**Task goal**
Copy the entries that appear below in full, leaving out any picture among them.

Provided information Block Start

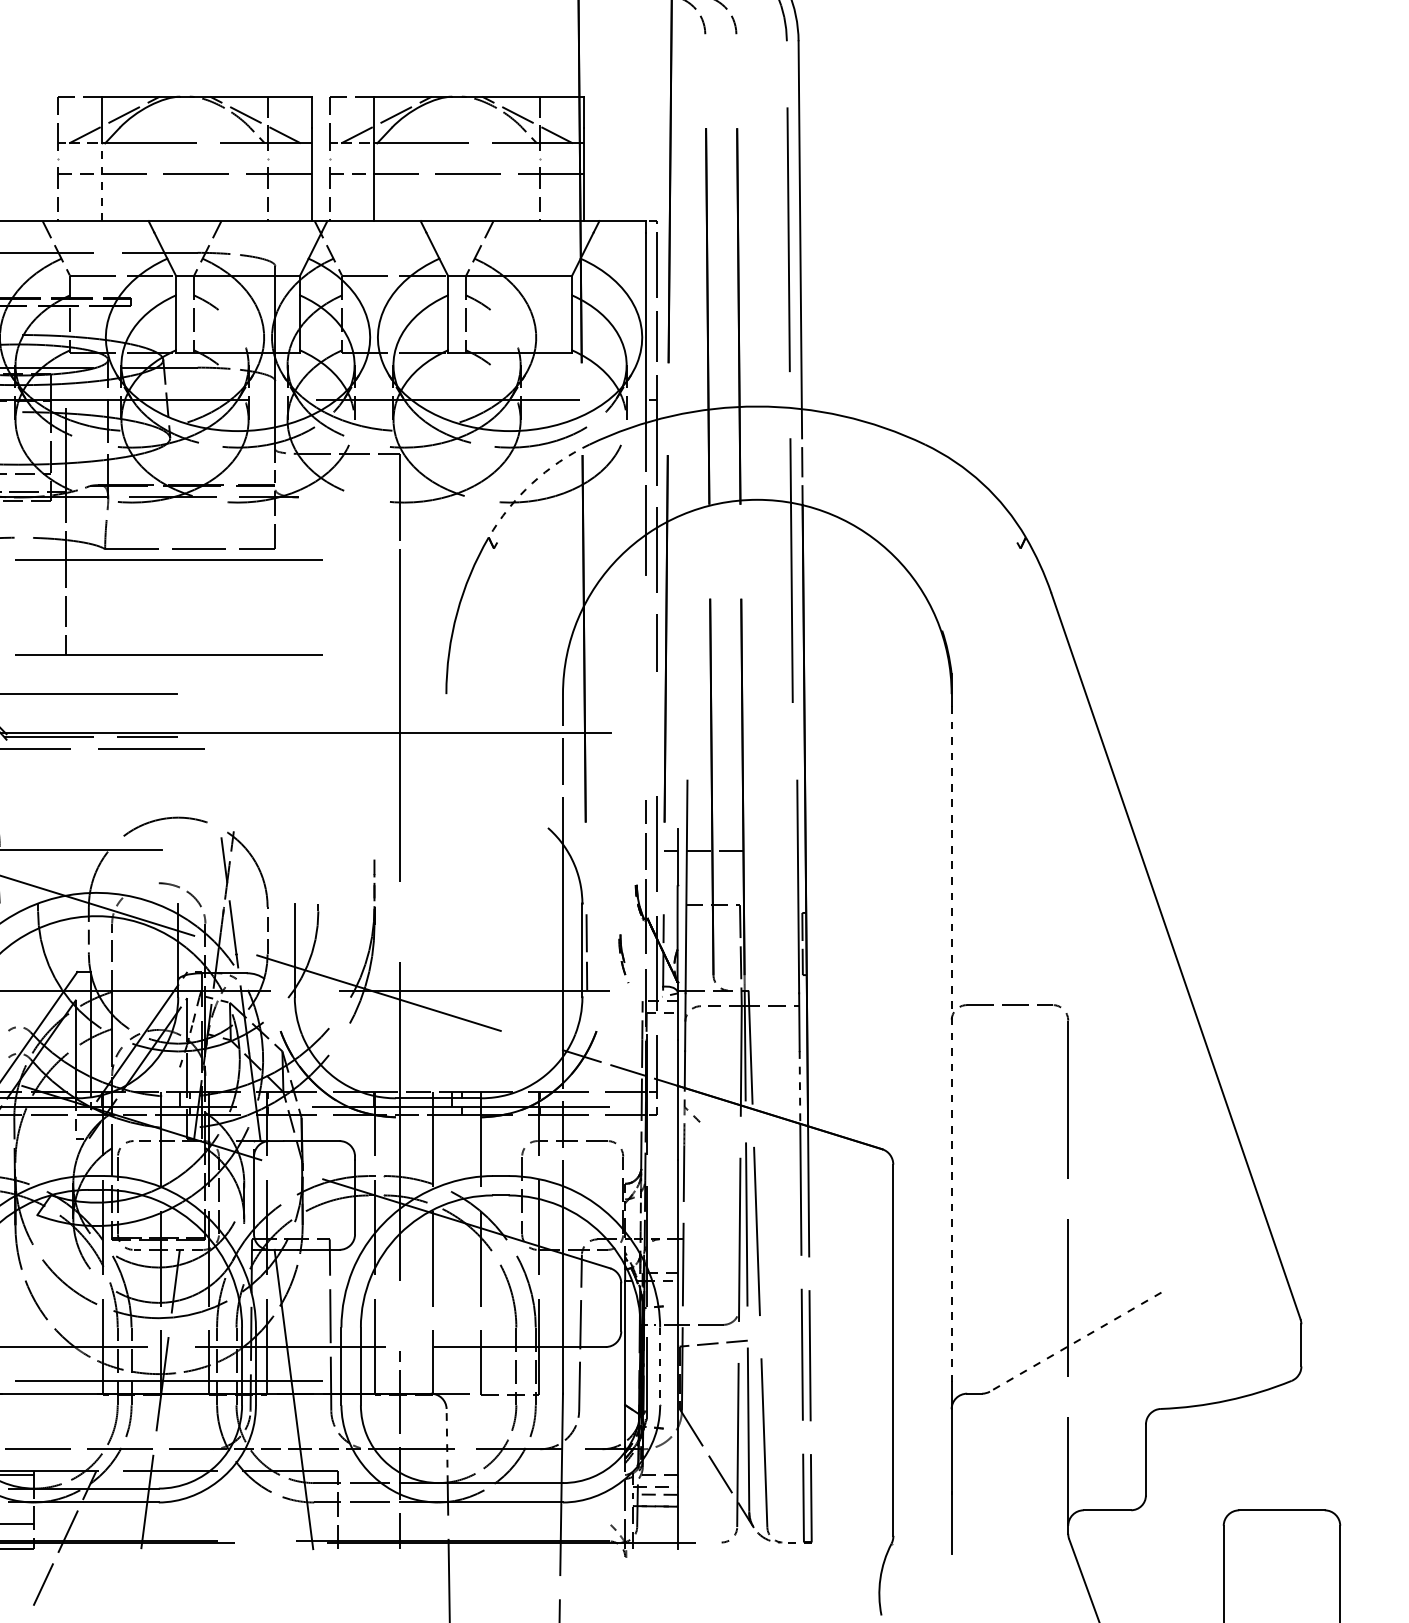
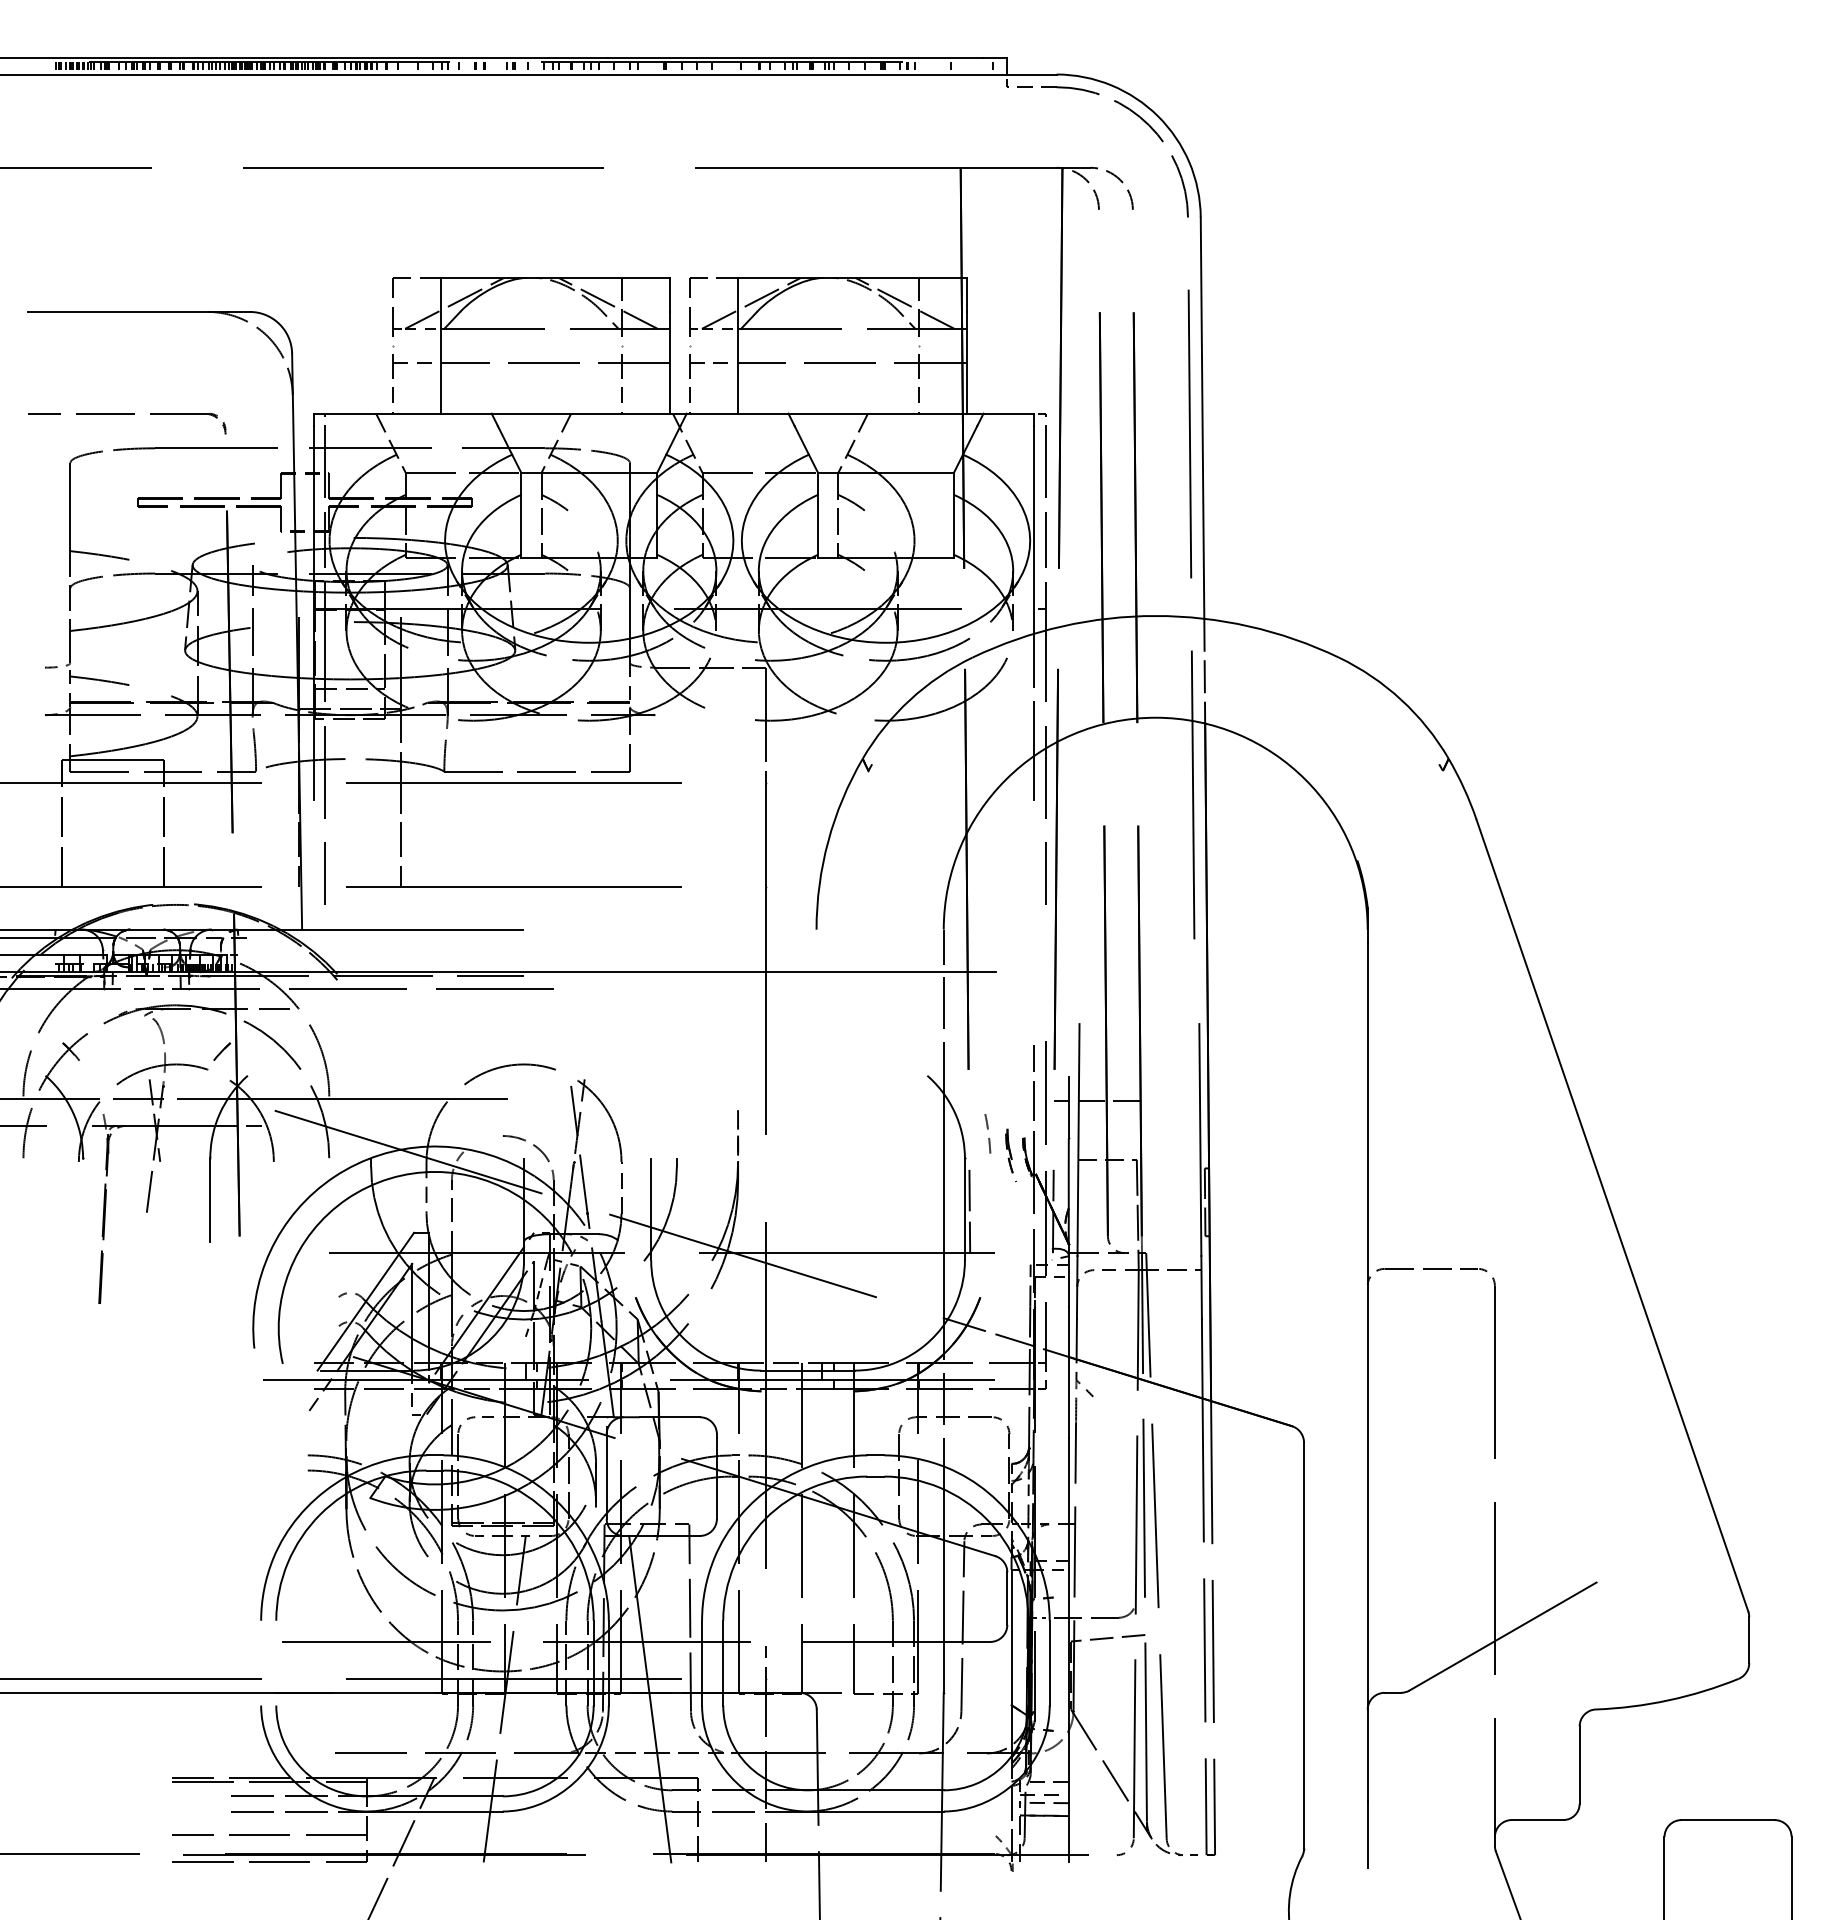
line: (101, 181) -> (440, 370), dashed -> solid
arc: (532, 483) -> (910, 699), dashed -> solid
curve: (603, 877) -> (987, 1129), added
part: (623, 958) -> (1010, 1155), moved
line: (951, 1044) -> (1367, 1311), dashed -> solid
line: (800, 1087) -> (1202, 1358), dashed -> solid
line: (1075, 1342) -> (1502, 1636), dashed -> solid
line: (659, 1366) -> (1049, 1663), dashed -> solid
line: (447, 1445) -> (817, 1749), dashed -> solid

Provided information Block End

**Answer box**
line: (101, 181) -> (440, 370), dashed -> solid
arc: (532, 483) -> (910, 699), dashed -> solid
curve: (603, 877) -> (987, 1129), added
part: (623, 958) -> (1010, 1155), moved
line: (951, 1044) -> (1367, 1311), dashed -> solid
line: (800, 1087) -> (1202, 1358), dashed -> solid
line: (1075, 1342) -> (1502, 1636), dashed -> solid
line: (659, 1366) -> (1049, 1663), dashed -> solid
line: (447, 1445) -> (817, 1749), dashed -> solid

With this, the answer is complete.